In an article published today in The New England Journal of Medicine, UC Davis Vice Chair of Research and Distinguished Professor of Dermatology and Internal Medicine William Murphy and Professor of Medicine at Harvard Medical School Dan Longo present a possible explanation for the various immune responses to the virus and vaccines.
Antibodies that mimic the virus
Based on classical immunological concepts, Murphy and Longo suggest that Nobel laureate Niels Jerne’s network hypothesis could provide insights.
Jerne’s hypothesis describes a means for the immune system to regulate antibodies. It describes a cascade in which the immune system initially launches protective antibody responses against an antigen (such as a virus). These same protective antibodies can later trigger a new antibody response against themselves, causing them to disappear over time.
These secondary antibodies, termed anti-idiotype antibodies, can bind to and deplete the initial protective antibody responses. They have the potential to mirror or behave in the original antigen itself. This can lead to adverse effects.
Coronavirus and the immune system
When SARS-CoV-2, the virus that causes COVID-19, enters the body, the spike protein binds to the ACE2 receptor and enters the cell. The immune system responds by producing protective antibodies that bind to the invading virus, blocking or neutralizing its effects.
As a form of down-regulation, these protective antibodies can also cause immune reactions with anti-idiotype antibodies. Over time, these anti-idiotype responses can remove the initial protective antibodies and potentially result in limited efficacy of antibody-based therapies.
“A fascinating aspect of the newly formed anti-idiotype antibodies is that some of their structures may mirror the original antigen and behave like that by binding to the same receptors that the viral antigen binds. This binding could potentially lead to to undesired actions and pathology, especially in the long term,” Murphy said.

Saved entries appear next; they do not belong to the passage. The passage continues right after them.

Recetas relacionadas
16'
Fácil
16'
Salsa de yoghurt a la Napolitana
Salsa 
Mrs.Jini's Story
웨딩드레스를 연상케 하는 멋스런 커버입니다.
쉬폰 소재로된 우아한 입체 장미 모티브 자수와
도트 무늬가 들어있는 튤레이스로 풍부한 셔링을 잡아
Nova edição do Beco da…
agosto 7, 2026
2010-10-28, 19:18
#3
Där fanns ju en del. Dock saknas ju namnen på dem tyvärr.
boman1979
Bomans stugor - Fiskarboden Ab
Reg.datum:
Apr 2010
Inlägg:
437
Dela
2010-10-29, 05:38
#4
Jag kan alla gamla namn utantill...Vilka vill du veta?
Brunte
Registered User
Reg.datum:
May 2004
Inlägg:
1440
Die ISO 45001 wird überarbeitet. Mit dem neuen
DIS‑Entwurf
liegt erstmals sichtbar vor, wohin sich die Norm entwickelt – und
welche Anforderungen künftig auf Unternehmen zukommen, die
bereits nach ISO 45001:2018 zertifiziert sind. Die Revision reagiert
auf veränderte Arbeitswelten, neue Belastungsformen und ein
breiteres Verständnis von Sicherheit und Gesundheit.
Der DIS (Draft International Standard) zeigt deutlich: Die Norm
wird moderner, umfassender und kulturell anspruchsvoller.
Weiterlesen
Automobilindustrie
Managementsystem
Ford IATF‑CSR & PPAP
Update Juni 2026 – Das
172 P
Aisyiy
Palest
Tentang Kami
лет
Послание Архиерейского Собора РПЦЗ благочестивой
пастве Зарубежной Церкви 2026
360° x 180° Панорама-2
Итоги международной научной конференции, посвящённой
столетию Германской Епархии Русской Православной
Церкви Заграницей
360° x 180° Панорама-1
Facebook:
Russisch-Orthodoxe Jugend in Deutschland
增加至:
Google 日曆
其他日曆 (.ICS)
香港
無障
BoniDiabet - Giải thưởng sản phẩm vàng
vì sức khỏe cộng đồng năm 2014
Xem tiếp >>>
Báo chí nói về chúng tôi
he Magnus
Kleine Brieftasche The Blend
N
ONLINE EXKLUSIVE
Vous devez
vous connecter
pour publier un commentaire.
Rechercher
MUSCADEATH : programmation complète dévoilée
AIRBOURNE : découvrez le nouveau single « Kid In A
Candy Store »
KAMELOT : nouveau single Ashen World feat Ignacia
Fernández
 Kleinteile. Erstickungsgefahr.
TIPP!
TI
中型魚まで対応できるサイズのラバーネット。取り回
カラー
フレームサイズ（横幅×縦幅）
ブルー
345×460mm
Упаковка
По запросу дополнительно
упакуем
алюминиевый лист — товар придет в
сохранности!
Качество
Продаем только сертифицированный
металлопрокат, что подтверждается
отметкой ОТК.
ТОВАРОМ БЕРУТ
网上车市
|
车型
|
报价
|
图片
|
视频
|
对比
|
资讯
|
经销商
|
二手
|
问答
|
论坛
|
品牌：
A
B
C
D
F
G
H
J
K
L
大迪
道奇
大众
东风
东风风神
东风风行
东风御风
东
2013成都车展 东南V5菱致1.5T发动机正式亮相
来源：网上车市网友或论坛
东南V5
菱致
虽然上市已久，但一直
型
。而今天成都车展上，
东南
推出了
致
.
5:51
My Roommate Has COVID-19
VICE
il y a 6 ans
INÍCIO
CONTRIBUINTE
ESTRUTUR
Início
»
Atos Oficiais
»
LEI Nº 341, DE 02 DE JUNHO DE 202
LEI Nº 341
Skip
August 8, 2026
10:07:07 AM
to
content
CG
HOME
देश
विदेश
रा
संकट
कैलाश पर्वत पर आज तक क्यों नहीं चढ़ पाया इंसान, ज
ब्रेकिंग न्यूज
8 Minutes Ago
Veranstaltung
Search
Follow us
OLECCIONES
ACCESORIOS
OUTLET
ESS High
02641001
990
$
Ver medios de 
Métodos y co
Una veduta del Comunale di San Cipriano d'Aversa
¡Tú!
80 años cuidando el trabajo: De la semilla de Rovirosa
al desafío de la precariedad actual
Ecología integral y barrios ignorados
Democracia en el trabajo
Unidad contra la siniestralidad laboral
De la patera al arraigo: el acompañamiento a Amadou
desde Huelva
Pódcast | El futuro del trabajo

The authors suggest that the anti-idiotype antibodies may target the same ACE2 receptors. By blocking or activating these receptors, they can affect several normal ACE2 functions.
“Given the critical functions and wide distribution of ACE2 receptors on numerous cell types, it would be important to determine whether these regulatory immune responses could be responsible for some of the off-target or long-lasting effects being reported,” Murphy noted. . “These responses may also explain why such long-term effects can occur long after the viral infection is over.”
As for COVID-19 vaccines, the primary antigen used is the SARS-CoV-2 spike protein. According to Murphy and Longo, current studies of antibody responses to these vaccines focus on the initial protective responses and virus neutralizing efficacy, rather than other long-term aspects.
“With the incredible impact of the pandemic and our reliance on vaccines as our primary weapon, there is a tremendous need for more basic science research to understand the complex immunological pathways at play. This need follows what is needed to maintain the protective responses, as well as the potential unwanted side effects of both the infection and the different SARS-CoV-2 vaccine types, especially as boosting is now being applied,” Murphy said. good news is that these are testable questions that can be answered in part in the lab and have in fact been used with other viral models.”